If I remove the bridge rectifier then I can wind up the variac to 55 volts before the breaker trips.
The on board fuse is unaffected.
At one stage R506 burnt up which led me to look at T501
This is when things became even stranger.
I am working from a general schematic which may not be for rev 7.3
pins 10 to 18 are all shorted with the xfmr out of cct also shorted to pin 6.
pins 1-2  7.8 kohms
pins 1-3  6.8 kohms
pins 2-3  0.5 ohms

From the schematic this would indicate that the xfmr has internal shorts but from experience I would expect to see burning around the core.
Help appreciated.

grantspain:

have you checked the ptc th502 and ntc th501, also the fet q501. check all diodes in primary

lilshawn:

i would not suspect the SMPS transformer. i have never seen one fail, and i've fixed literally 100's of monitors with pretty dead SMPS's. i would think if it did fail, it would do so quite spectacularly

if you remove the bridge rectifier, you still are dumping current through other parts of the SMPS circuit since IC504 (120/240 input voltage switch) is tied on the AC side of the chassis and effectively bypasses half of the bridge rectifier. so i wouldn't discount a problem there. the SMPS controller chip monitors the AC side and the DC side to properly switch the current to make the DC voltages the proper levels and compensate for load so there is likely a problem there.

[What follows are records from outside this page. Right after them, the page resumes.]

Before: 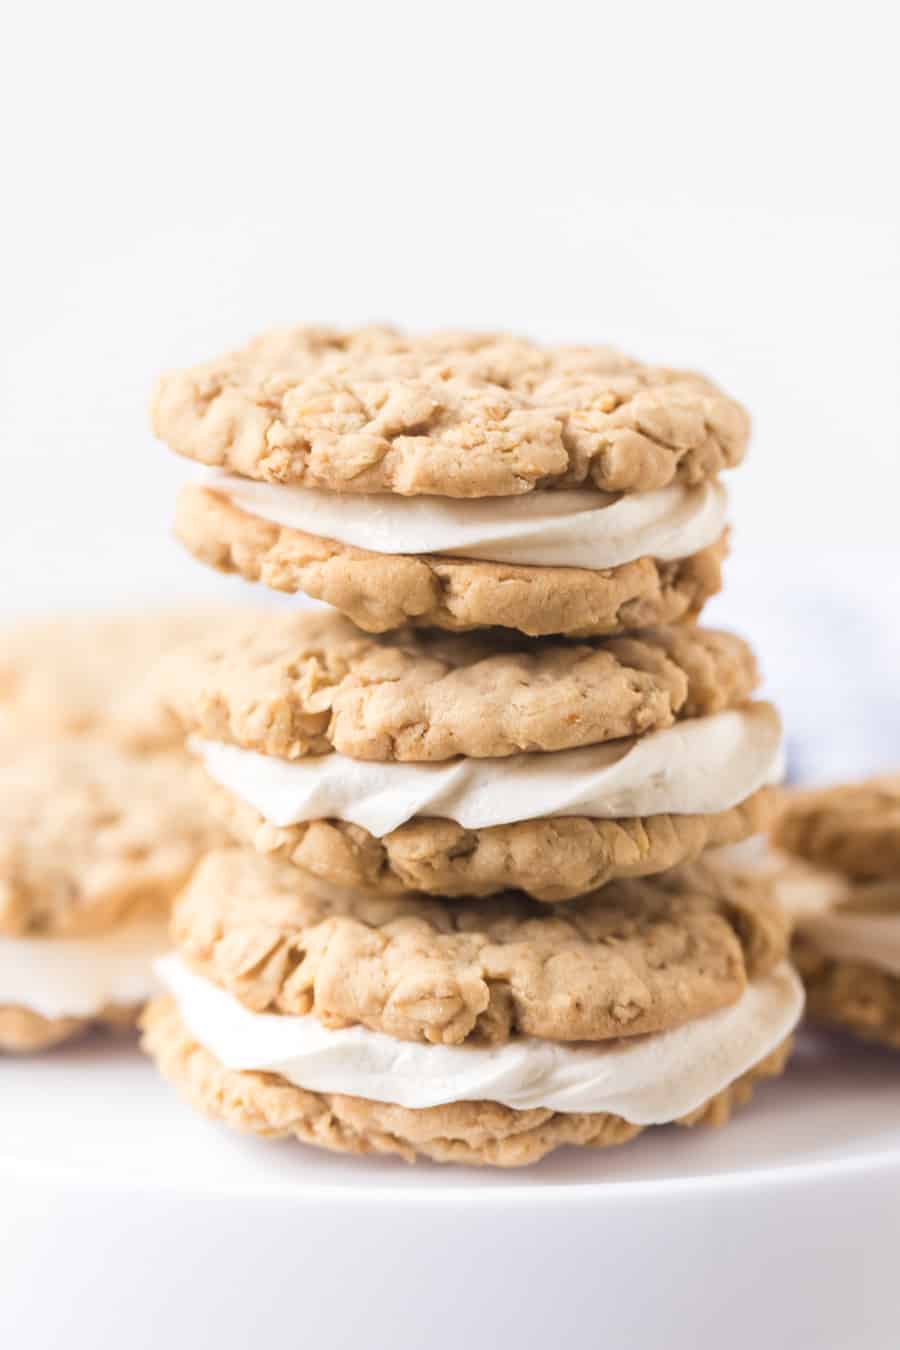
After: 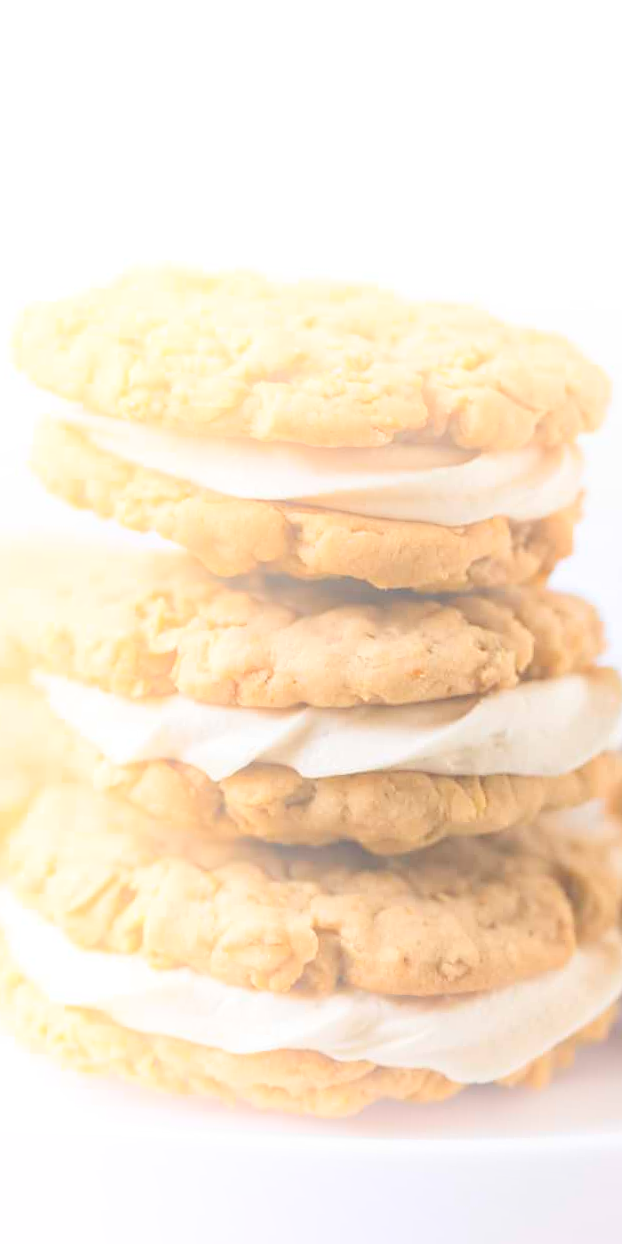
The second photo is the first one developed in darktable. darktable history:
crop and rotate: angle -3.27°, left 14.277%, top 0.028%, right 10.766%, bottom 0.028%
sharpen: radius 1
bloom: size 38%, threshold 95%, strength 30%
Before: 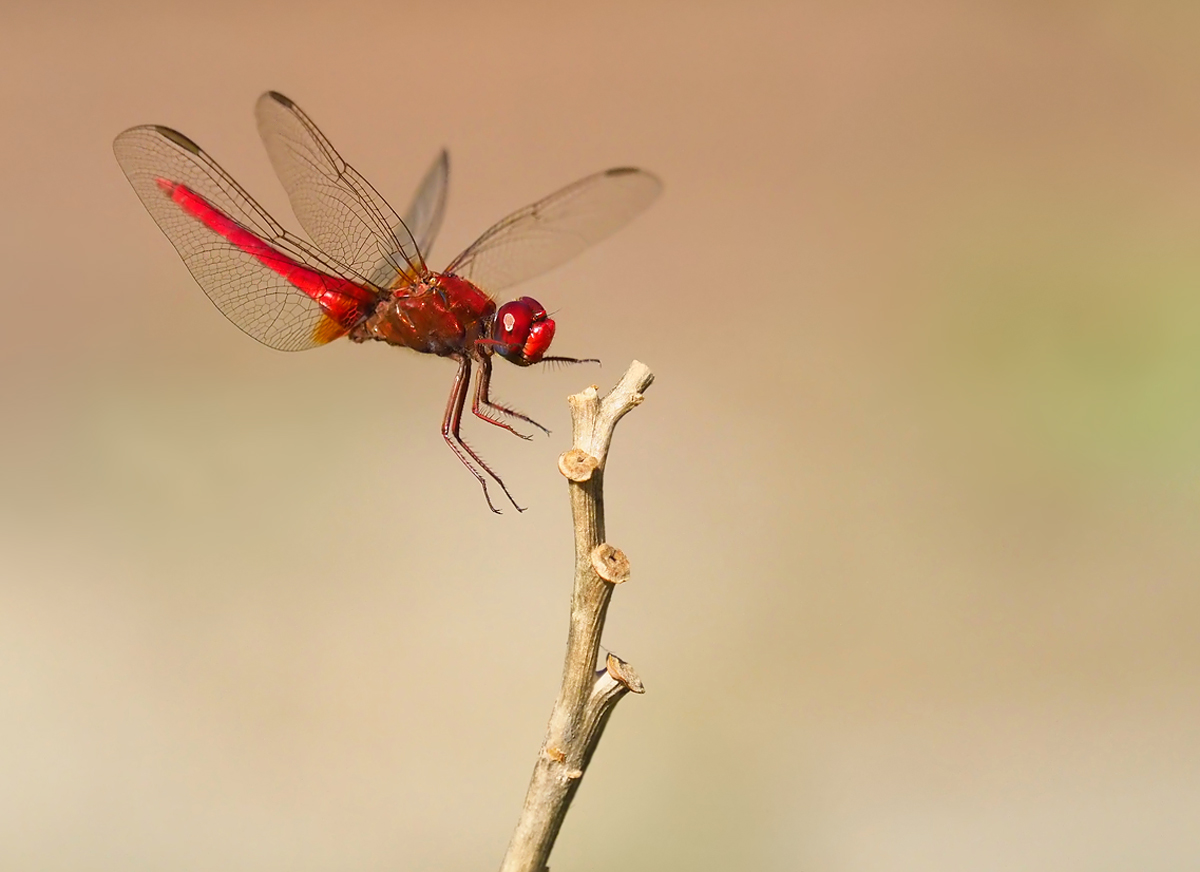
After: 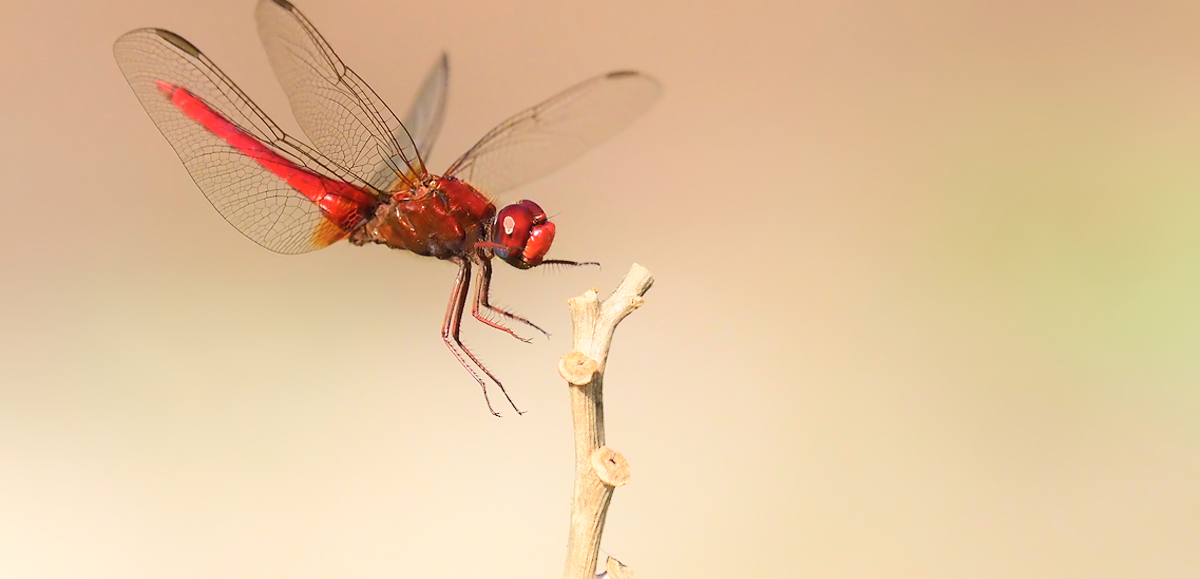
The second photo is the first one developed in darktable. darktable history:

R506 will fry if SMPS controller outputs 100% duty cycle due to failure or Q501 fails shorted. so i'm pretty sure your main issue is Q501 and IC501

i would replace IC501 (since R506 was fried and it supplies power to the SMPS controller IC) and Q501 since it's probably dead too for sure since fet's don't like being done dirty like that.... maybe check D505 to make sure it hasn't been shorted by over current and i would also check all the resistors on that side of the schematic to make sure they haven't been blown open or pushed to high resistance due to the high current.

as it is right now, re-install the bridge, remove IC501 and Q501, and power the chassis... if it still results in blowing the fuse... check diodes and ceramic caps in the section for shorts to be sure... but I ultimately would replace IC504 since the caps and whatnot would probably test fine. to test for sure though, remove IC 504 and re-power. if it doesn't blow now, that's the primary issue. you'll have to either replace the switch, or bypass it and only run the monitor on 120v... (see the STR83145 datasheet for how it operates.)

if you plan to remove items to test a chassis sub-system, you have to very carefully choose what you pull out. you chance having power try to go places it's not supposed to, and some supplies rely on having a proper load applied to it to function properly. the input side of the SMPS is particularly nasty to try and isolate because it actually has DC and AC together and both has to work to test it. it's all, or nothing. having an autoswitching voltage switch makes things especially weird.


techoff2:

progress to date--none
I have removed  Ic504, Q501 and Ic501.
Powered up the chassis and the AC cct breaker goes immediately.
The DC fuse is intact.
Removed the bridge DB501 and I can wind up the AC to full voltage without the cct breaker going.
This would eliminate any of the components to the left of the bridge.
I am still not convinced that I don't have a problem with the transformer T501.
There should not be a short between pin 6 on the primary side and all the pins on the secondary side as stated in my first entry.

CCT breakers are designed to trip when a short is detected between either active, neutral and earth in an AC cct..
So I have a 10 amp cct breaker tripping when any amount of AC is applied to the cct with the bridge in.

So with the components mentioned out of cct and the bridge in cct the only path to earth that I can see is via r575, r574, D506, R506, pin 6 and pin 15 to earth.

Have I missed something more obvious?
 

 

lilshawn:


--- Quote from: techoff2 on December 12, 2023, 06:33:09 am ---There should not be a short between pin 6 on the primary side and all the pins on the secondary side as stated in my first entry.


--- End quote ---

remove C507 2200p 400v (marked 222) it may be shorted causing your testing to show pin 6 which is tied to "common ground", to also show pins 9/13/14/15/16/17/18 which are tied to "chassis ground" be all shorted together.